▶ **The input**
● ● ● ● ●

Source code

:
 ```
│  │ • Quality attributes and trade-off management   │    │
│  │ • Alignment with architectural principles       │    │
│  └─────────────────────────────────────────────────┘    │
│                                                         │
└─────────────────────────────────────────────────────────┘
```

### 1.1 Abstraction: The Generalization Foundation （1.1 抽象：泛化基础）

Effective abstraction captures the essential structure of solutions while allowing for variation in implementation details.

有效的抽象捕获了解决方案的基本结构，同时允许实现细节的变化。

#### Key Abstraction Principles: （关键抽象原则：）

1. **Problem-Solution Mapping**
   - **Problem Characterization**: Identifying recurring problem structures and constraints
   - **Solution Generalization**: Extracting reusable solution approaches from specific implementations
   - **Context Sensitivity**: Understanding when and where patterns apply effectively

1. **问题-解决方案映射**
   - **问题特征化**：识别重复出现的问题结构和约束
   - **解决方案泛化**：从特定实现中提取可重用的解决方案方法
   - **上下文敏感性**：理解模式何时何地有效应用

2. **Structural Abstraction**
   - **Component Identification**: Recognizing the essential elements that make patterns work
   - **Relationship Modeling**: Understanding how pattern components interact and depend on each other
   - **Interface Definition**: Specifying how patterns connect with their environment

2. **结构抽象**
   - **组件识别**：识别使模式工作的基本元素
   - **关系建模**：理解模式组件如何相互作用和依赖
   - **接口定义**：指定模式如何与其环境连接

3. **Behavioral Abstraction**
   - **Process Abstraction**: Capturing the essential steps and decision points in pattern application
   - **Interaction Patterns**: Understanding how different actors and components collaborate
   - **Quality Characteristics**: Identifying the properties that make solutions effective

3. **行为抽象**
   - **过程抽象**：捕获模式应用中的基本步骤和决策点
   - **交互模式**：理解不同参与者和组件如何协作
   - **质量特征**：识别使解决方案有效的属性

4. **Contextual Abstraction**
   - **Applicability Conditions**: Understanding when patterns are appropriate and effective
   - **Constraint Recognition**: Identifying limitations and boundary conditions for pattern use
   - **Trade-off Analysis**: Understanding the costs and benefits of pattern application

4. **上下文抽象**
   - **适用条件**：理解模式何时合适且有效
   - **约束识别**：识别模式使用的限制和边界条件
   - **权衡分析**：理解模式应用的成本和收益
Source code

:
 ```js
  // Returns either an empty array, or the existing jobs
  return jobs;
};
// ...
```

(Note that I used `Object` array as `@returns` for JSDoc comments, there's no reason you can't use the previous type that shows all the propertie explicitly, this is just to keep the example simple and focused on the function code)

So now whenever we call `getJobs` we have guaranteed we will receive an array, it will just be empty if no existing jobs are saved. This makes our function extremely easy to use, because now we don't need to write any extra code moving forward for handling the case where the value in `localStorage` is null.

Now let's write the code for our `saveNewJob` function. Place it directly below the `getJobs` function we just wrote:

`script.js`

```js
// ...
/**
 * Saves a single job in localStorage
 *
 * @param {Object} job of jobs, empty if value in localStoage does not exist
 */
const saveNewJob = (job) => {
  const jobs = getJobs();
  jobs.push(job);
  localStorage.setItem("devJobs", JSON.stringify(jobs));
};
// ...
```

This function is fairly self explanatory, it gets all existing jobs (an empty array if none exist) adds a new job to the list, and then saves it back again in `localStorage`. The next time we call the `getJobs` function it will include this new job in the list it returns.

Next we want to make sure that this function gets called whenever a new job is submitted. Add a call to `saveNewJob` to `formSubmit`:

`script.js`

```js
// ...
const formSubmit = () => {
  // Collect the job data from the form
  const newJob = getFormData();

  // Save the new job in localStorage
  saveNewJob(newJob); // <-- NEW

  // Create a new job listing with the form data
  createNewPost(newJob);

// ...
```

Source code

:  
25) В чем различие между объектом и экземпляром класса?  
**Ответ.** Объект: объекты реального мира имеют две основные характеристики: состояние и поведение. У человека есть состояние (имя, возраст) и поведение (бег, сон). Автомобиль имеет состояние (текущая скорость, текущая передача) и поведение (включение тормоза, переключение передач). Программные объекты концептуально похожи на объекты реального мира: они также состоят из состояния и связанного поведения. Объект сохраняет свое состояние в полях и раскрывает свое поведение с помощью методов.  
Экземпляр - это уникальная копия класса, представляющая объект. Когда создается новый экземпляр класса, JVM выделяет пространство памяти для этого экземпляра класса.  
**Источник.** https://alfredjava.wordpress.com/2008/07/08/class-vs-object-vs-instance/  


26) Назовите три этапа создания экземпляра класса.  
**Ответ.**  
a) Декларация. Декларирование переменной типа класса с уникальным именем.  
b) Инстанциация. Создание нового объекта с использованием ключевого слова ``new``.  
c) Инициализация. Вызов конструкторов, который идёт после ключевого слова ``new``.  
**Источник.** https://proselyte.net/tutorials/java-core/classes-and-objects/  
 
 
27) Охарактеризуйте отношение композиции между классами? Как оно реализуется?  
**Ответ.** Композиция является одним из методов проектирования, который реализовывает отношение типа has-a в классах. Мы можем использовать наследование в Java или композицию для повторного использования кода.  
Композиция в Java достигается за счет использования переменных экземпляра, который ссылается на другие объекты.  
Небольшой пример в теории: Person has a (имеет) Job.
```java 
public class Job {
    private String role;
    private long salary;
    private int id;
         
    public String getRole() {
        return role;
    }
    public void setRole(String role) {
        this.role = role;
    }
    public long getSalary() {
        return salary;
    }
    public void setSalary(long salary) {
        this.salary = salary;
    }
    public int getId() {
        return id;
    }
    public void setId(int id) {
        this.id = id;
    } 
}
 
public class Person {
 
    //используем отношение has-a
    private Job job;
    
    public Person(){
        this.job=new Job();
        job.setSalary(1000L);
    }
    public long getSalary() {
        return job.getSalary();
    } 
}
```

● ● ● ● ●

▶ **What needs to be done**
Select and copy every line from the records that includes the word "Problem".

▶ **Response to this task**
1. **Problem-Solution Mapping**
   - **Problem Characterization**: Identifying recurring problem structures and constraints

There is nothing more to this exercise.